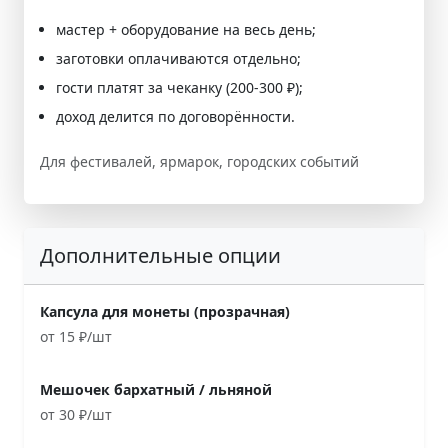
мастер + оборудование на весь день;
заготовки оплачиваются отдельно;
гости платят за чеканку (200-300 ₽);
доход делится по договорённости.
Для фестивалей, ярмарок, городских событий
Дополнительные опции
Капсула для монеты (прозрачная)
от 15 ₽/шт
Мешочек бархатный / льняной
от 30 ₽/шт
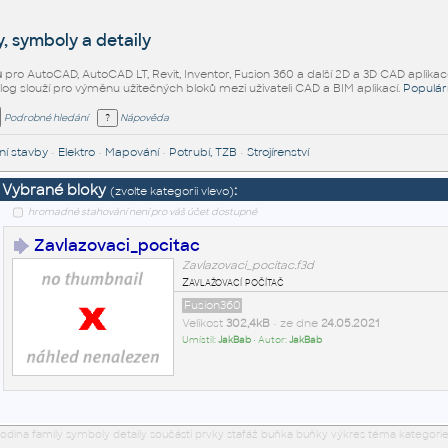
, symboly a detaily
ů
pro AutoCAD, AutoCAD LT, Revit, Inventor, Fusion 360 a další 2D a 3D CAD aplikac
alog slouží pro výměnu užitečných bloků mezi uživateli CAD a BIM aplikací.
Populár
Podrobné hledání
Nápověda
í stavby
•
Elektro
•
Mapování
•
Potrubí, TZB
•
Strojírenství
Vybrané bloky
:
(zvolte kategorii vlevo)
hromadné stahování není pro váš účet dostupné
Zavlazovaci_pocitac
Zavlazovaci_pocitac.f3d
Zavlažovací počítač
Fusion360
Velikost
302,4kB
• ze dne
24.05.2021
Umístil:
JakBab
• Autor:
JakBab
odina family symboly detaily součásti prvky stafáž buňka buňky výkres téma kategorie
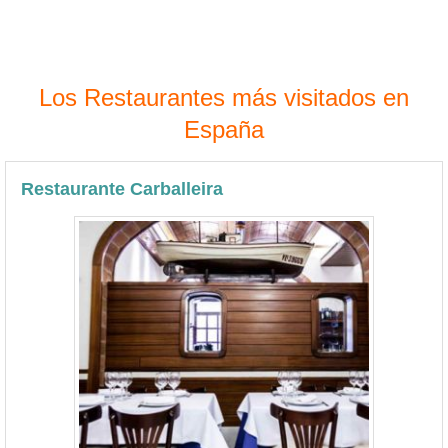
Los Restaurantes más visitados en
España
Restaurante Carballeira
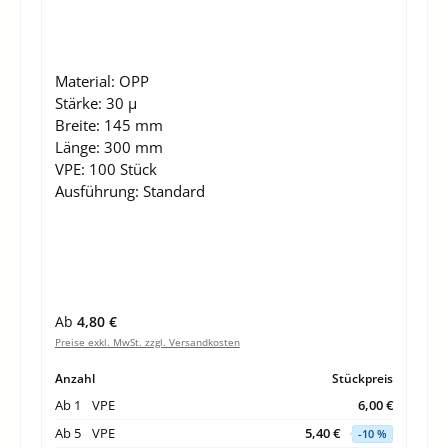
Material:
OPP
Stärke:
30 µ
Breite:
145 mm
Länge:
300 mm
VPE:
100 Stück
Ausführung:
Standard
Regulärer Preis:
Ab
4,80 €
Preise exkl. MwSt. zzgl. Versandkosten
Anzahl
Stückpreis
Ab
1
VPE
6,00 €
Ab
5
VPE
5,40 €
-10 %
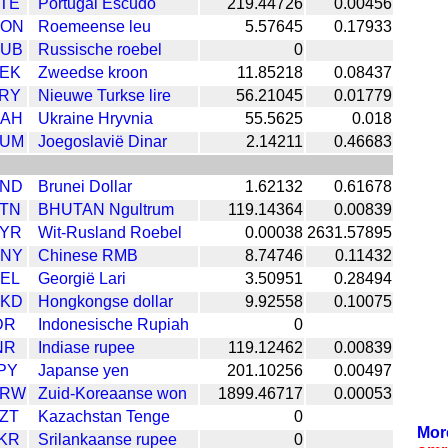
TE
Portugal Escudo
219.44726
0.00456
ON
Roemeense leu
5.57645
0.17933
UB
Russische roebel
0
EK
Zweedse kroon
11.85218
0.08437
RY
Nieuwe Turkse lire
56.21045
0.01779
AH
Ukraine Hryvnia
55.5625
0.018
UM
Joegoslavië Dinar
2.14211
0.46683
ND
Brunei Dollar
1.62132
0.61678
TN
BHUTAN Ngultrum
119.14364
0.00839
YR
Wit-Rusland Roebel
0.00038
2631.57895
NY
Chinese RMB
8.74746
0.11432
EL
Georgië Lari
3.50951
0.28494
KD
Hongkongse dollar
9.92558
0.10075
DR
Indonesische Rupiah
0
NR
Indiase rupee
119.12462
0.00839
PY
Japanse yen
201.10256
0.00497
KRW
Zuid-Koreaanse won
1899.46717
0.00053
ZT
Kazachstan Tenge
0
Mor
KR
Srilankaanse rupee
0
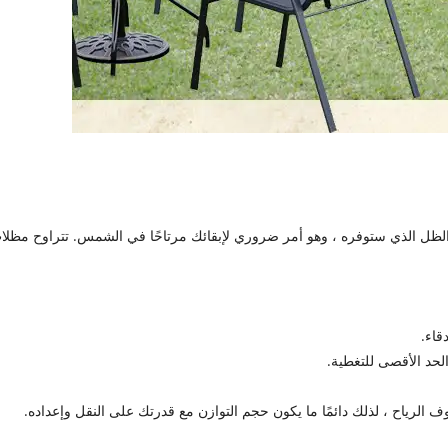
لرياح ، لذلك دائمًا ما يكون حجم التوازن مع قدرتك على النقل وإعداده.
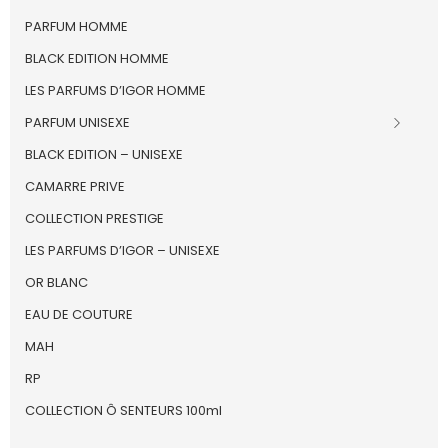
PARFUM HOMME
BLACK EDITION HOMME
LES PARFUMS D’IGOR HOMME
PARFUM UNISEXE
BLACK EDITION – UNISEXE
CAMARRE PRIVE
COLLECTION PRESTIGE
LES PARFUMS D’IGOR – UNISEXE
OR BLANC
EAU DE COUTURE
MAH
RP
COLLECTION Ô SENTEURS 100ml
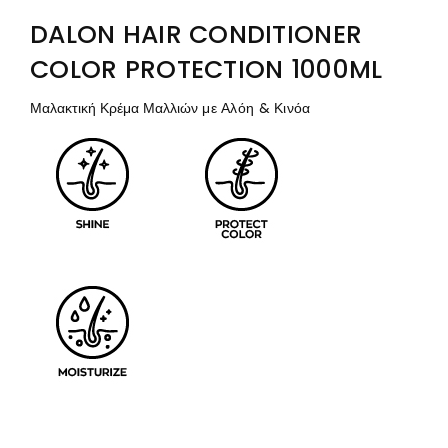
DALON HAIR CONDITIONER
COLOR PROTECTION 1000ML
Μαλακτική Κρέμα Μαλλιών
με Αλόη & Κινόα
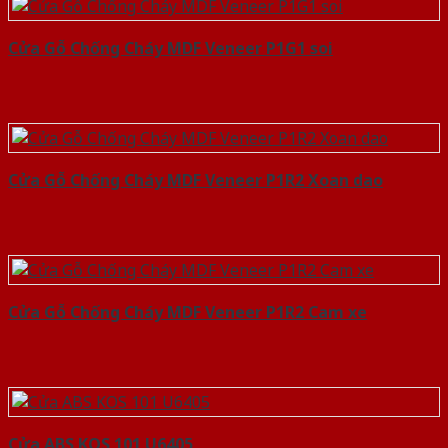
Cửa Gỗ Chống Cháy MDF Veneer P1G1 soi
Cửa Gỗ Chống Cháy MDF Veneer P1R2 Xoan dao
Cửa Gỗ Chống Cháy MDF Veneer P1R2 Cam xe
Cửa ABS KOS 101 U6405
-.-.-
**Task directions**
Copy out, word for word, the lines of the material from the one containing "DALON HAIR CONDITIONER" through to the end, leaving out the pictures.

**Task response**
DALON HAIR CONDITIONER
COLOR PROTECTION 1000ML
Μαλακτική Κρέμα Μαλλιών
με Αλόη & Κινόα
Cửa Gỗ Chống Cháy MDF Veneer P1G1 soi
Cửa Gỗ Chống Cháy MDF Veneer P1R2 Xoan dao
Cửa Gỗ Chống Cháy MDF Veneer P1R2 Cam xe
Cửa ABS KOS 101 U6405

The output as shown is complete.